How has the company performed in 2011 as we are just closing the year and what units have been the main growth drivers?
We have had an excellent 2011 September year end. At earnings level, we have had a 26% growth y.o.y. What is even more relevant is that we have had a 5% growth in activity during the year, and we increased our capacity by nearly 4% as we built extra beds on.
However the growth really has to come internally.
There are 6,000 beds licences being allocated in South Africa. Between all of us, we have around 24,000 beds in the private sector. That means that 25% of extra beds licenses being allocated are not being developed, because people do not have the capital to do so. While the competition authorities say that they do not want to award those licences to the big three to avoid them getting bigger, no one else is exploiting these beds and we end up with a shortage in supply.
Ironically, that ends up giving me more power in negotiation because I do not take the cheap schemes. It ultimately works against them.
As far as competition is concerned, it is pretty fierce between three groups that are equally competent. There are good and bad outcomes in every single facility, but generally all three are world class providers, all three are international and have a focus on the maintenance of quality in our country; all three train and educate healthcare professionals to sustain the business going forward.
What are your objectives to grow the Life Healthcare Group in three years from today both in South Africa and overseas?
Although South Africa has a number of issues which we have spoken about, we still think there are geographical patches where we need to go into, where there are gaps in our delivery system.
Secondly, there are products that are severely under resourced in this country and with under capacity, for example in mental health, rehabilitation, and renal dialysis.
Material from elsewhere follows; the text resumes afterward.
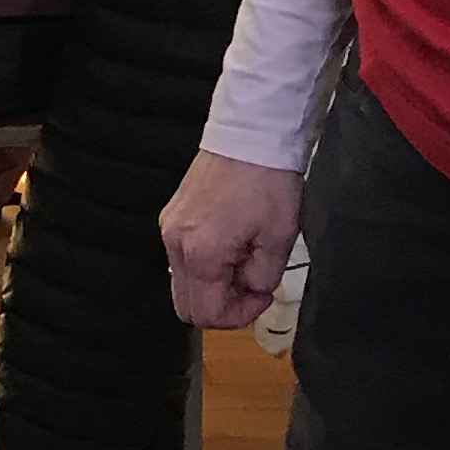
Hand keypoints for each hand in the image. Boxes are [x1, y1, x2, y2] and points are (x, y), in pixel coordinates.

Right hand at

So we focus in growing those products in the major cities in South Africa, and we see significant growths in those areas.
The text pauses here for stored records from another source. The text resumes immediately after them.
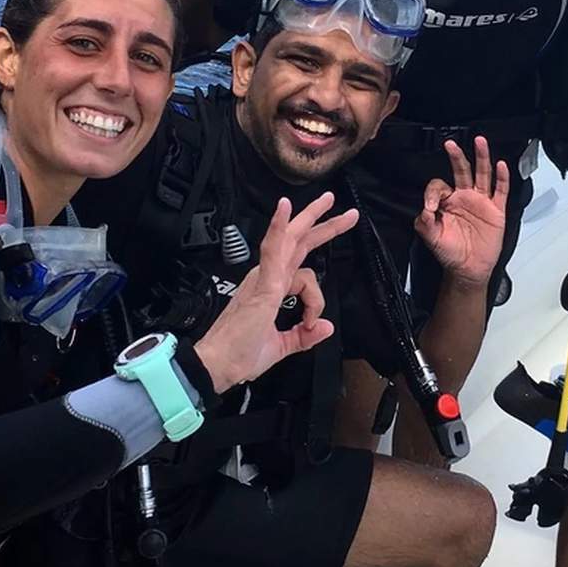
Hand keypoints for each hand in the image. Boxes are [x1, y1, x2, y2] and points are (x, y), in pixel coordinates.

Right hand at [194, 192, 357, 388]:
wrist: (218, 366)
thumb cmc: (239, 355)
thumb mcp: (280, 346)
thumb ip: (303, 336)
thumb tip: (326, 327)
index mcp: (271, 288)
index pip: (304, 275)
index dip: (317, 301)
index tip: (312, 325)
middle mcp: (268, 277)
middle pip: (300, 243)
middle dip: (324, 225)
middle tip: (349, 213)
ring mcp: (265, 277)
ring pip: (291, 239)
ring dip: (311, 218)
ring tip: (329, 200)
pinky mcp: (263, 284)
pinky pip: (272, 250)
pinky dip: (279, 228)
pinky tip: (285, 208)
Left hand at [415, 136, 509, 288]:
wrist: (468, 269)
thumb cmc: (450, 253)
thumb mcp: (431, 238)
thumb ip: (424, 223)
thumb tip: (425, 209)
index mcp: (447, 202)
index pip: (439, 186)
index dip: (434, 192)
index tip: (430, 206)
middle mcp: (464, 197)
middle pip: (462, 170)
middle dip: (457, 156)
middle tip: (451, 144)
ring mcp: (481, 202)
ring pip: (482, 174)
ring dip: (481, 157)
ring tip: (479, 142)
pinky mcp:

In South Africa, we see ourselves growing in the next three years on our bottom line by 15% per annum.
As we go international, we need to understand that we sell human capital. There are systems and processes which require that we actually transfer human capital. As a result, it is very difficult to spread yourself too thin. Whereas the Americans for instance have withdrawn from those markets, we will concentrate on growing in India, where we saw a market that had good healthcare professionals, extreme unprofessionally run and corporatized hospitals, a market that is fragmented, with huge growth opportunities.
We do not see it in the UK or in Switzerland like our peers; there are good assets there, but we do not see growth opportunities. In India, we know we can add value, in the transfer of the corporate skills that we have, and we will certainly increase the profitability of the group in which we now have a stake.
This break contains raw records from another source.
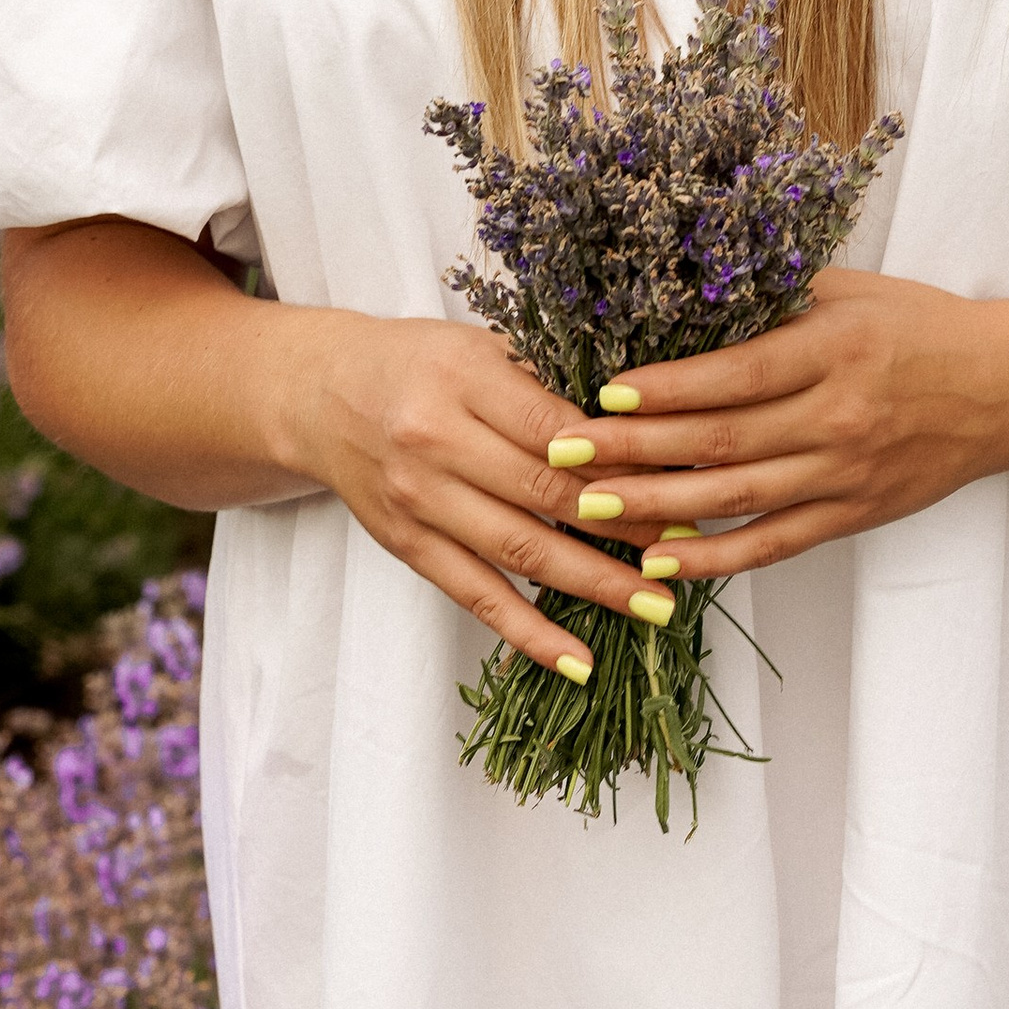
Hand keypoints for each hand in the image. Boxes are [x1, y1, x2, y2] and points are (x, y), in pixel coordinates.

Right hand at [285, 304, 675, 680]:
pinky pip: (475, 597)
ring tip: (656, 608)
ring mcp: (418, 500)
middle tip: (688, 549)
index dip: (621, 461)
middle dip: (625, 526)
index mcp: (462, 377)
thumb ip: (548, 382)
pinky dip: (529, 634)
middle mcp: (434, 440)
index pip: (556, 428)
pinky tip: (579, 661)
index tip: (683, 483)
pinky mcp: (407, 545)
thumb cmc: (418, 363)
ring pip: (519, 552)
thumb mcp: (480, 346)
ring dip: (594, 584)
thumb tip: (644, 430)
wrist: (321, 395)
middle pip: (545, 493)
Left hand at [530, 266, 1008, 581]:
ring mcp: (846, 473)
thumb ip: (774, 300)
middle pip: (721, 440)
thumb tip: (680, 295)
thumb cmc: (921, 327)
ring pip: (737, 497)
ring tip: (589, 506)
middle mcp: (839, 415)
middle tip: (564, 453)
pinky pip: (774, 543)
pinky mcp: (853, 514)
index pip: (736, 375)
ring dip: (656, 506)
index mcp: (835, 349)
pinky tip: (662, 559)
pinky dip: (716, 556)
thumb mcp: (851, 293)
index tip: (603, 391)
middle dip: (634, 449)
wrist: (1005, 389)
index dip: (666, 388)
On the African continent, there remain some significant growth opportunities. One must understand that when you go to Kenya, Tanzania, Nigeria, Ghana, the quality of the overall infrastructure is significantly below what you have in South Africa.
Do you have a final message to the readers of Pharmaceutical Executive?
When I come back from my travels, I am always very proud of the fact that the total South African healthcare system is a significantly quality driven world class player. You cannot classify the private sector as an emerging market healthcare player, because we have developed far beyond many others.
I think we have developed that sector beyond what we can currently see in the UK. I am not saying we have better doctors, or better nurses, but our total system is developed beyond theirs. We have the support of all the pharmaceutical companies, we have a very mature advanced medical insurance market, so we have the total ability to develop world class quality healthcare, and that just means better delivery.
What we need to do in this country is to make sure that this applies to all the 50 million people living in this country. That disparity is my fear. Although it also represents obviously opportunities, it is my fear.